-- start of DOCUMENT SECTION --

Export Clastify canvases into a PDF, allowing user to draw boxes for content to exclude from OCR, with individual removal, scrolling, Clastify logo OCR exclusion zone, and dynamic banner removal.
Clastify PDF Exporter with OCR Export your Clastify documents as high-quality PDFs with an optional selectable text layer extracted via OCR. This userscript lets you capture all canvas pages into a single PDF while excluding non-text elements like images, diagrams, or equations to improve OCR accuracy. It automatically skips the Clastify logo and removes dynamic banners for a cleaner experience.
What It Does High-Res PDF Export: Renders each canvas at 1.75x scale into a temporary buffer for sharper images, then compiles them into a PDF (native size or A4-scaled). Smart OCR Overlay: Uses Tesseract.js to detect and overlay invisible, selectable text on the PDF, making content copy-pasteable without altering visuals. Exclusion Zones: Draw custom rectangles to block OCR on problematic areas (e.g., math formulas or charts). Auto-excludes the top-right logo zone. Lazy Loading & Scrolling: Auto-scrolls the page to ensure all canvases load before export. Debug Visualization: Optionally shows OCR bounding boxes and exclusions in the PDF for verification. Banner Cleanup: Dynamically removes Clastify banners on scroll.

-- end of DOCUMENT SECTION --
-- start of SOURCE EXCERPT --

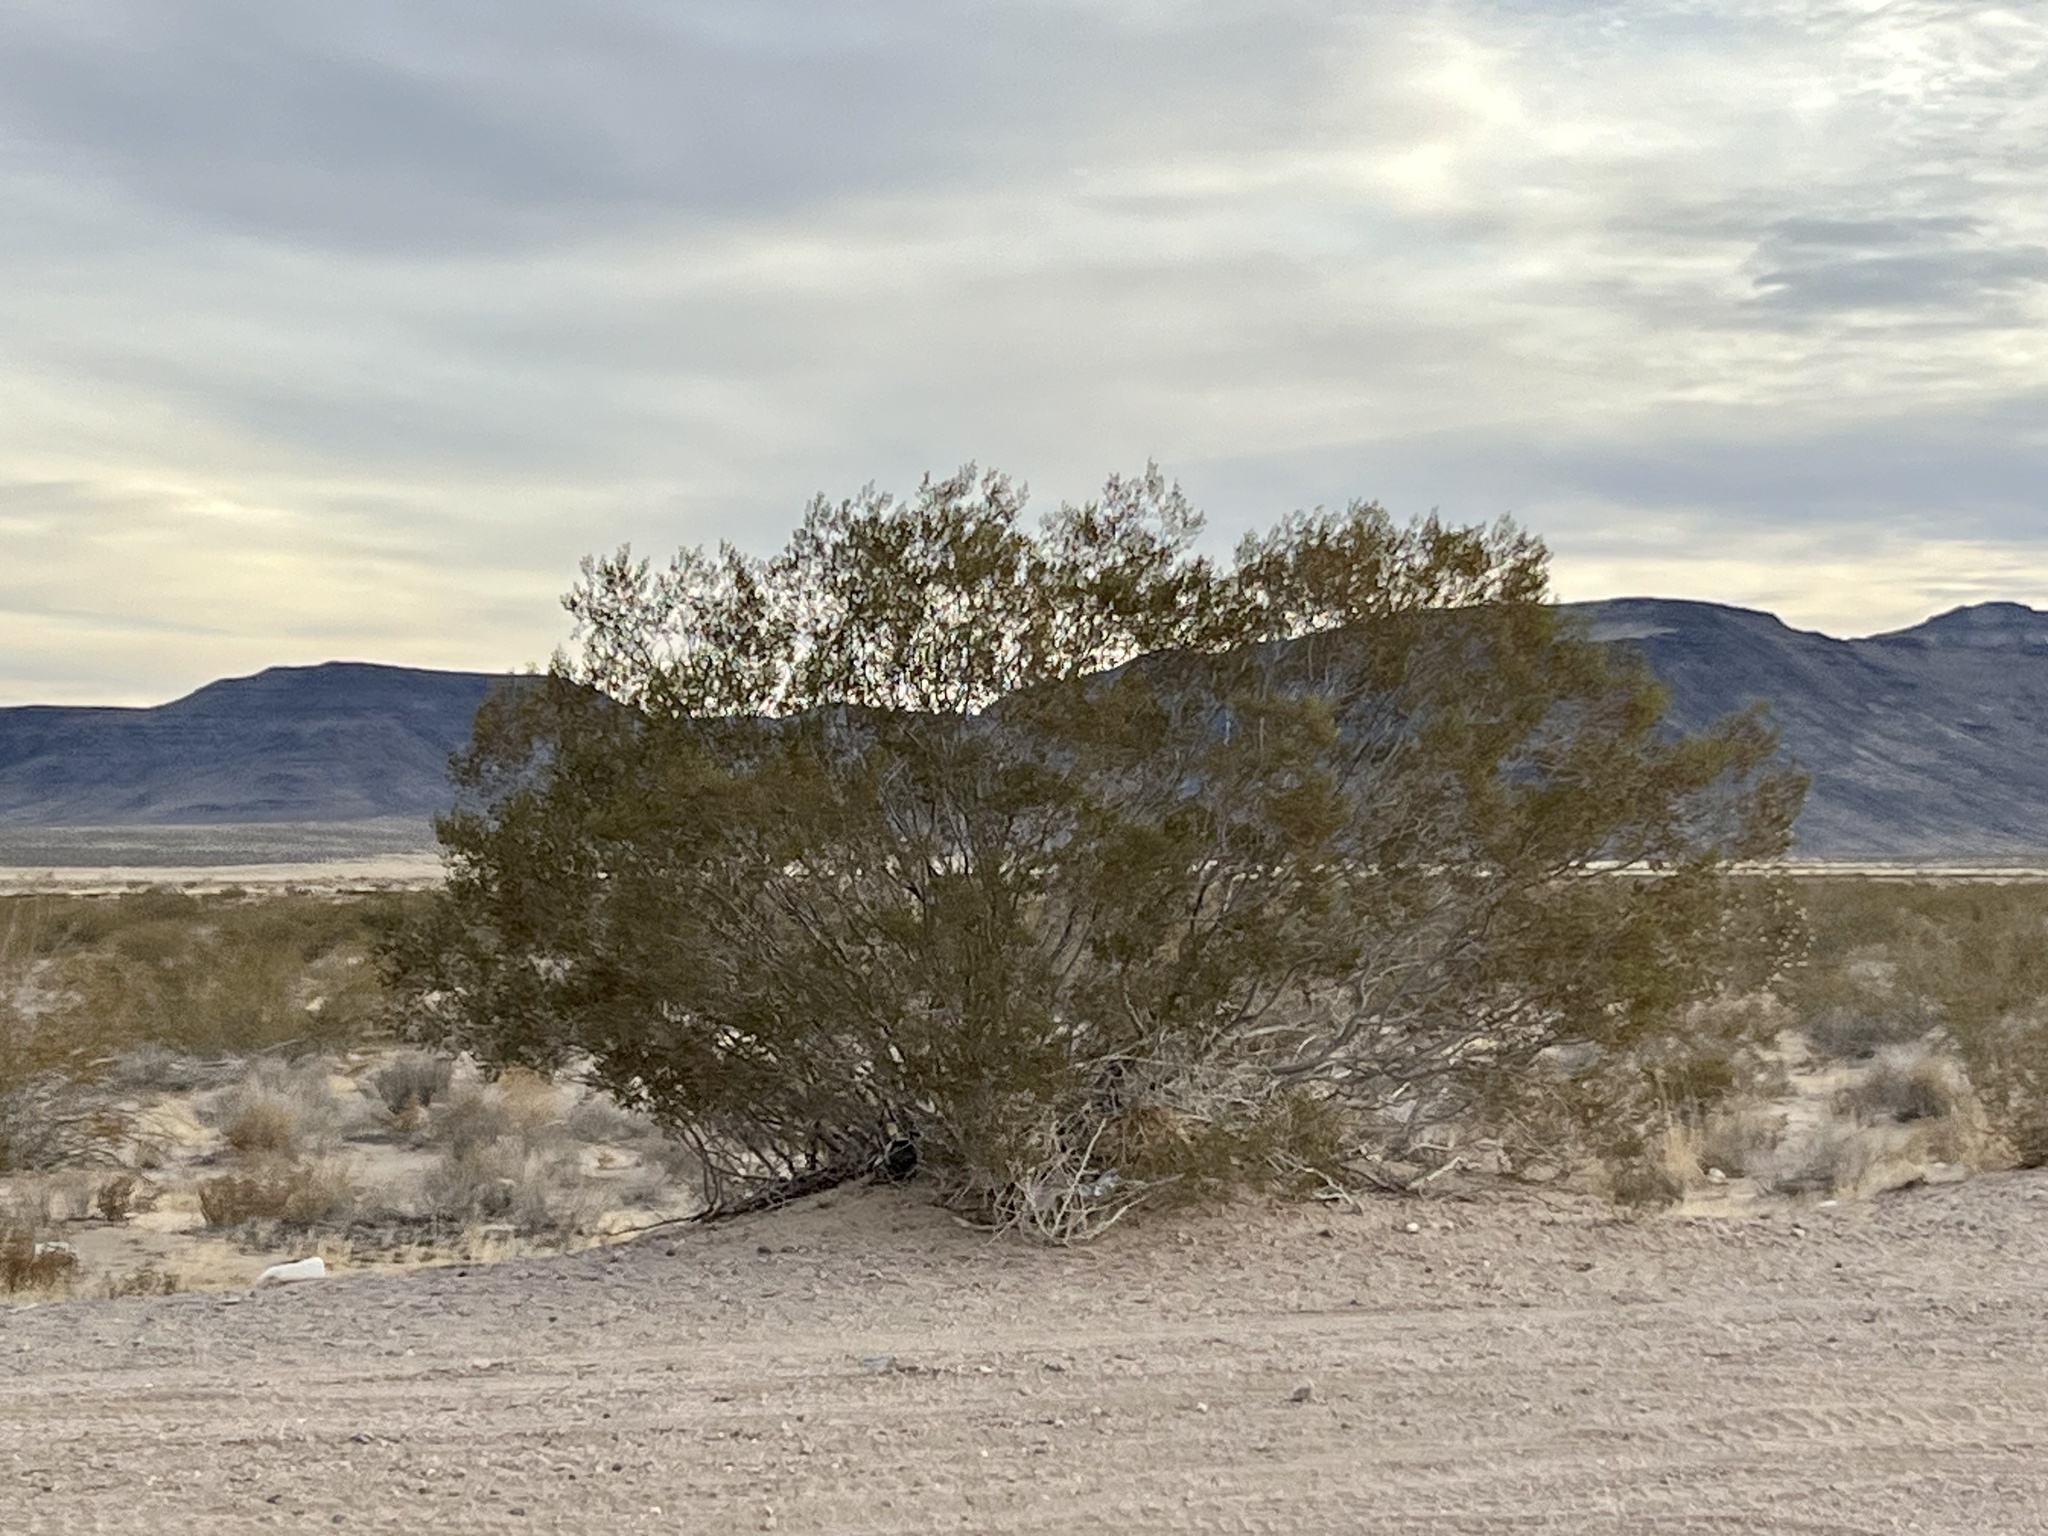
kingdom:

-- end of SOURCE EXCERPT --

EXERCISE SET:
- a) In the Clastify PDF exporter description, at what scale is each canvas rendered before being compiled into the PDF?
- b) Pick up the Clastify PDF exporter description after its final sentence and keep writing it.

ANSWERS GIVEN:
- a) 1.75x

- b)
You can alter the constants at the top of the script to try and get better (normal text) OCR results or to scroll faster or whatever. Don't bother setting the export scale to more than 1.75 quality increase becomes very diminishing but the OCR and exporting take way longer.
Perfect for students or researchers needing printable, searchable PDFs from Clastify but not wanting to pay for another subscription.
I'm not gonna lie, all of the code was made with AI, I don't know javascript. Feel free to fork, tweak, and use however you like, this is FOSS baby!! (If you do build on it pls message me though, I would love to see what ppl do with this if anything, though I doubt it)
Enjoy.